Syria: Survivors of Assad regime’s dungeons speak of horror

The man lay, as if stuck between the world of the dead and that of the living, on a black leather stretcher in Ibn al-Nafees hospital, in the Barzeh district of northern Damascus, on Tuesday, December 10. With his head resting on the palm of his hand, his gaze was lost in the distance and his mouth hung slackly open. His left eye was swollen, his nose marred by an old fracture. Other fractures to his spine and skull have shattered his fragile, malnourished body. A skin disease had spread over his legs.

Around 15 people surrounded him, some with telephones in hands, showing photos of loved ones who, like him, had disappeared one day into the Assad regime’s hellish prison system – and had not yet emerged. “Have you seen my sons? Bassem and Ahmed Alala,” shouted a Syrian man in his fifties, who thrust forward a photo of his two children, in their twenties, taken before they disappeared 10 years ago.

“He can’t even remember his own name,” said a doctor, who struggled to hold back the people crowding around the man. When he sometimes came to his senses, the ailing man, in his thirties, would ramble incoherently. “His name is Khaled Badawi. He was a soldier and deserted.
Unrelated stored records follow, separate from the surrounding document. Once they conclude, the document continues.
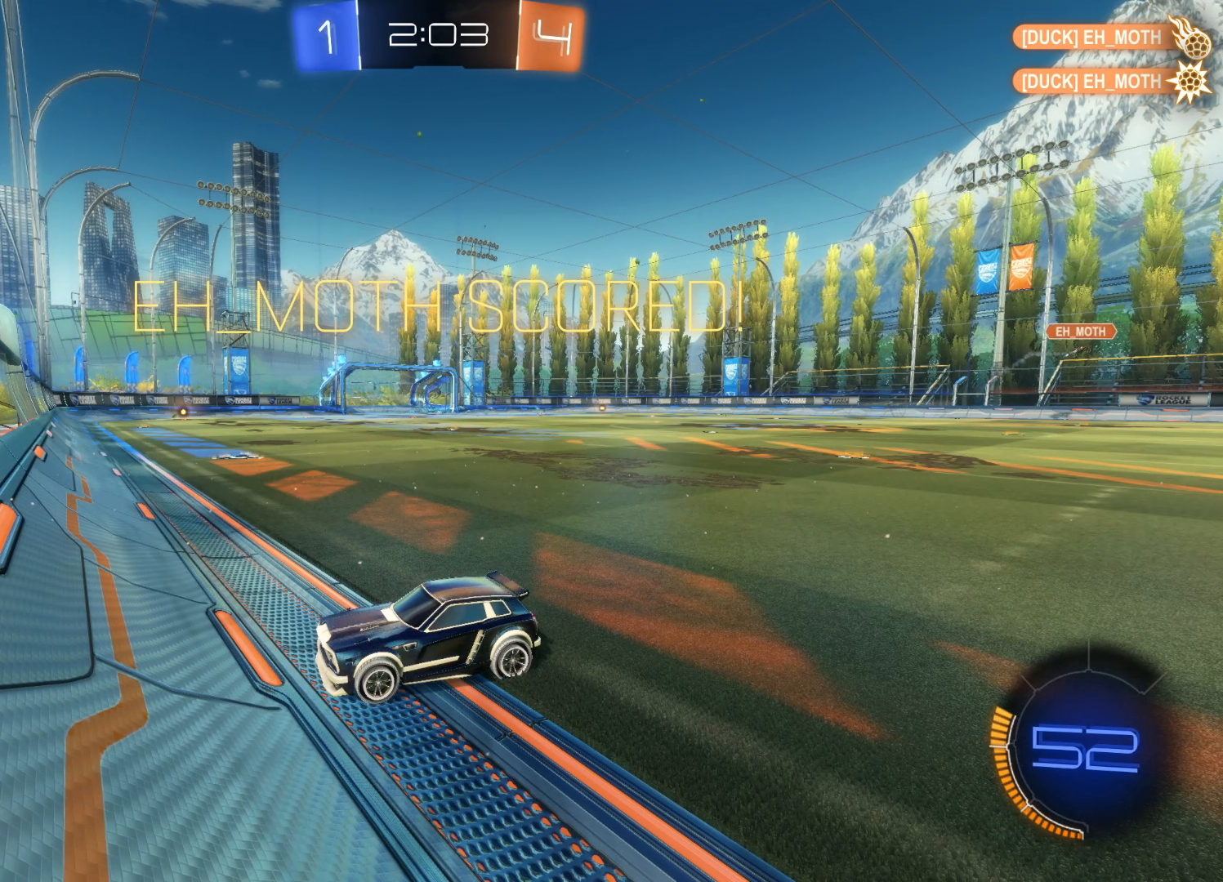
{"buttons": [], "left_stick": "center", "right_stick": "center", "events": []}
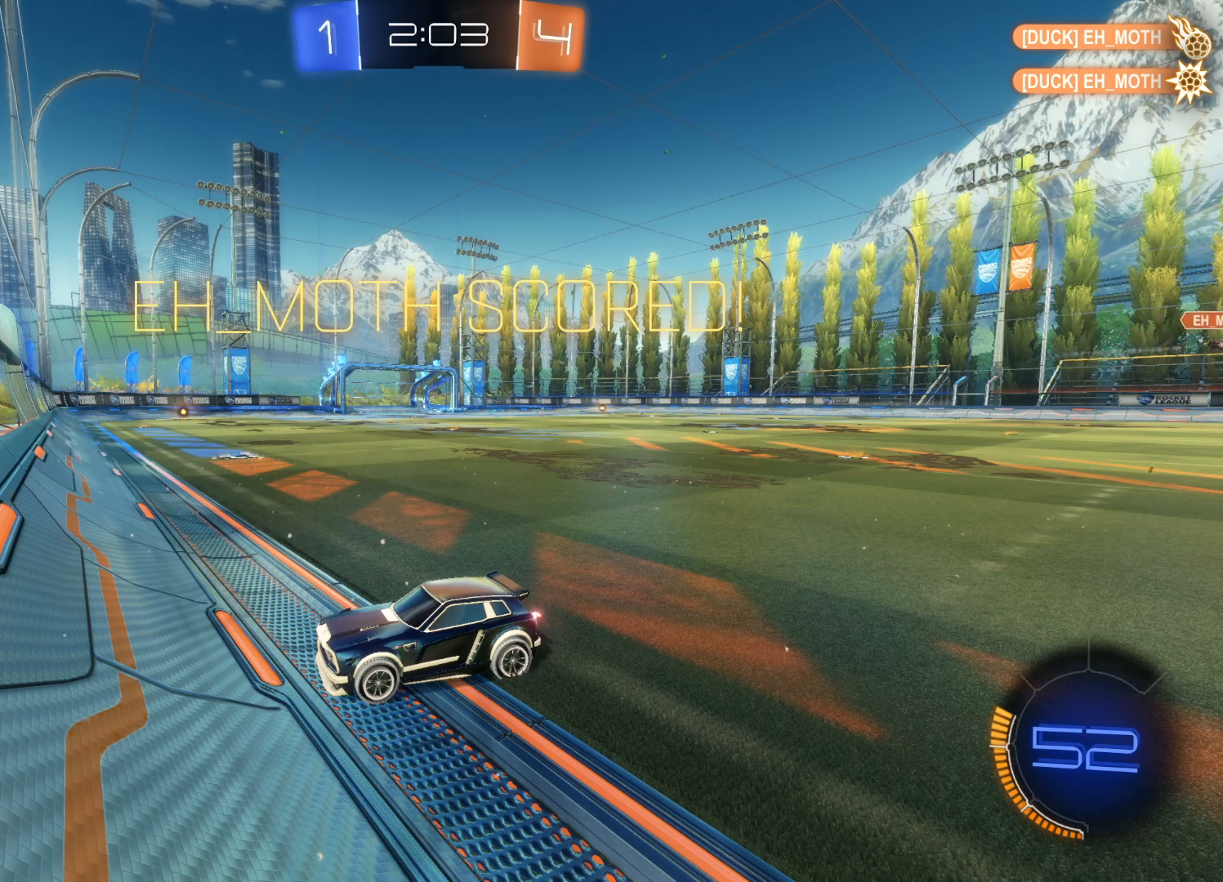
{"buttons": [], "left_stick": "center", "right_stick": "center", "events": []}
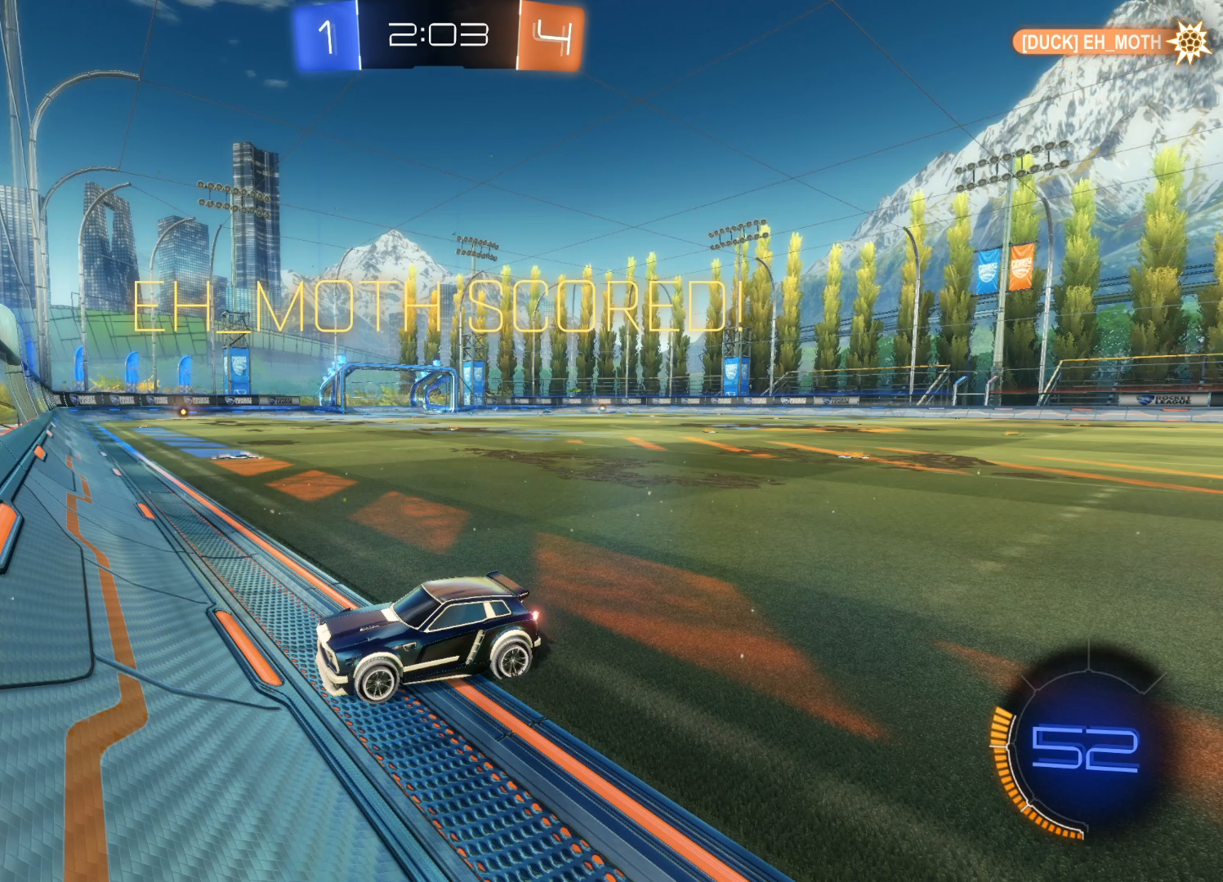
{"buttons": [], "left_stick": "center", "right_stick": "center", "events": []}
He was arrested two years ago in Aleppo and transferred to Saydnaya [prison]. We hadn’t heard from him since then,” said his brother, Tarek, who sat at the foot of his bed.

When he recognized him, the day before, on a video shared on Facebook, Tarek immediately set off, together with his whole family, from Aleppo, located 350 kilometers to the north. Only Khaled Badawi’s two children, aged 3 and 5, and their mother, from whom he was separated, stayed back in Aleppo. “We’re happy to have him back. He’s doing a bit better than yesterday,” continued Tarek. Two of their cousins, aged 24 and 34, were still missing, 10 years after they were arrested at a security checkpoint.